### BRIEF
Every entry must be transcribed exactly. Pictures are not part of the copy.

### RECORDS SUPPLIED
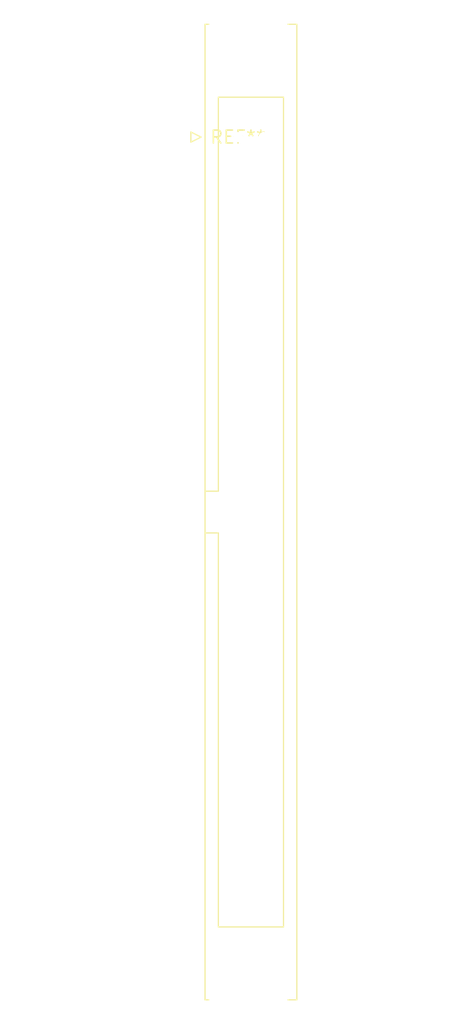
<source format=kicad_pcb>
(kicad_pcb (version 20240108) (generator pcbnew)

  (general
    (thickness 1.6)
  )

  (paper "A4")
  (layers
    (0 "F.Cu" signal)
    (31 "B.Cu" signal)
    (32 "B.Adhes" user "B.Adhesive")
    (33 "F.Adhes" user "F.Adhesive")
    (34 "B.Paste" user)
    (35 "F.Paste" user)
    (36 "B.SilkS" user "B.Silkscreen")
    (37 "F.SilkS" user "F.Silkscreen")
    (38 "B.Mask" user)
    (39 "F.Mask" user)
    (40 "Dwgs.User" user "User.Drawings")
    (41 "Cmts.User" user "User.Comments")
    (42 "Eco1.User" user "User.Eco1")
    (43 "Eco2.User" user "User.Eco2")
    (44 "Edge.Cuts" user)
    (45 "Margin" user)
    (46 "B.CrtYd" user "B.Courtyard")
    (47 "F.CrtYd" user "F.Courtyard")
    (48 "B.Fab" user)
    (49 "F.Fab" user)
    (50 "User.1" user)
    (51 "User.2" user)
    (52 "User.3" user)
    (53 "User.4" user)
    (54 "User.5" user)
    (55 "User.6" user)
    (56 "User.7" user)
    (57 "User.8" user)
    (58 "User.9" user)
  )

  (setup
    (pad_to_mask_clearance 0)
    (pcbplotparams
      (layerselection 0x00010fc_ffffffff)
      (plot_on_all_layers_selection 0x0000000_00000000)
      (disableapertmacros false)
      (usegerberextensions false)
      (usegerberattributes false)
      (usegerberadvancedattributes false)
      (creategerberjobfile false)
      (dashed_line_dash_ratio 12.000000)
      (dashed_line_gap_ratio 3.000000)
      (svgprecision 4)
      (plotframeref false)
      (viasonmask false)
      (mode 1)
      (useauxorigin false)
      (hpglpennumber 1)
      (hpglpenspeed 20)
      (hpglpendiameter 15.000000)
      (dxfpolygonmode false)
      (dxfimperialunits false)
      (dxfusepcbnewfont false)
      (psnegative false)
      (psa4output false)
      (plotreference false)
      (plotvalue false)
      (plotinvisibletext false)
      (sketchpadsonfab false)
      (subtractmaskfromsilk false)
      (outputformat 1)
      (mirror false)
      (drillshape 1)
      (scaleselection 1)
      (outputdirectory "")
    )
  )

  (net 0 "")

  (footprint "IDC-Header_2x30-1MP_P2.54mm_Latch_Vertical" (layer "F.Cu") (at 0 0))

)

</source>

### EXERCISE RESULT
<source format=kicad_pcb>
(kicad_pcb (version 20240108) (generator pcbnew)

  (general
    (thickness 1.6)
  )

  (paper "A4")
  (layers
    (0 "F.Cu" signal)
    (31 "B.Cu" signal)
    (32 "B.Adhes" user "B.Adhesive")
    (33 "F.Adhes" user "F.Adhesive")
    (34 "B.Paste" user)
    (35 "F.Paste" user)
    (36 "B.SilkS" user "B.Silkscreen")
    (37 "F.SilkS" user "F.Silkscreen")
    (38 "B.Mask" user)
    (39 "F.Mask" user)
    (40 "Dwgs.User" user "User.Drawings")
    (41 "Cmts.User" user "User.Comments")
    (42 "Eco1.User" user "User.Eco1")
    (43 "Eco2.User" user "User.Eco2")
    (44 "Edge.Cuts" user)
    (45 "Margin" user)
    (46 "B.CrtYd" user "B.Courtyard")
    (47 "F.CrtYd" user "F.Courtyard")
    (48 "B.Fab" user)
    (49 "F.Fab" user)
    (50 "User.1" user)
    (51 "User.2" user)
    (52 "User.3" user)
    (53 "User.4" user)
    (54 "User.5" user)
    (55 "User.6" user)
    (56 "User.7" user)
    (57 "User.8" user)
    (58 "User.9" user)
  )

  (setup
    (pad_to_mask_clearance 0)
    (pcbplotparams
      (layerselection 0x00010fc_ffffffff)
      (plot_on_all_layers_selection 0x0000000_00000000)
      (disableapertmacros false)
      (usegerberextensions false)
      (usegerberattributes false)
      (usegerberadvancedattributes false)
      (creategerberjobfile false)
      (dashed_line_dash_ratio 12.000000)
      (dashed_line_gap_ratio 3.000000)
      (svgprecision 4)
      (plotframeref false)
      (viasonmask false)
      (mode 1)
      (useauxorigin false)
      (hpglpennumber 1)
      (hpglpenspeed 20)
      (hpglpendiameter 15.000000)
      (dxfpolygonmode false)
      (dxfimperialunits false)
      (dxfusepcbnewfont false)
      (psnegative false)
      (psa4output false)
      (plotreference false)
      (plotvalue false)
      (plotinvisibletext false)
      (sketchpadsonfab false)
      (subtractmaskfromsilk false)
      (outputformat 1)
      (mirror false)
      (drillshape 1)
      (scaleselection 1)
      (outputdirectory "")
    )
  )

  (net 0 "")

  (footprint "IDC-Header_2x30-1MP_P2.54mm_Latch_Vertical" (layer "F.Cu") (at 0 0))

)

</source>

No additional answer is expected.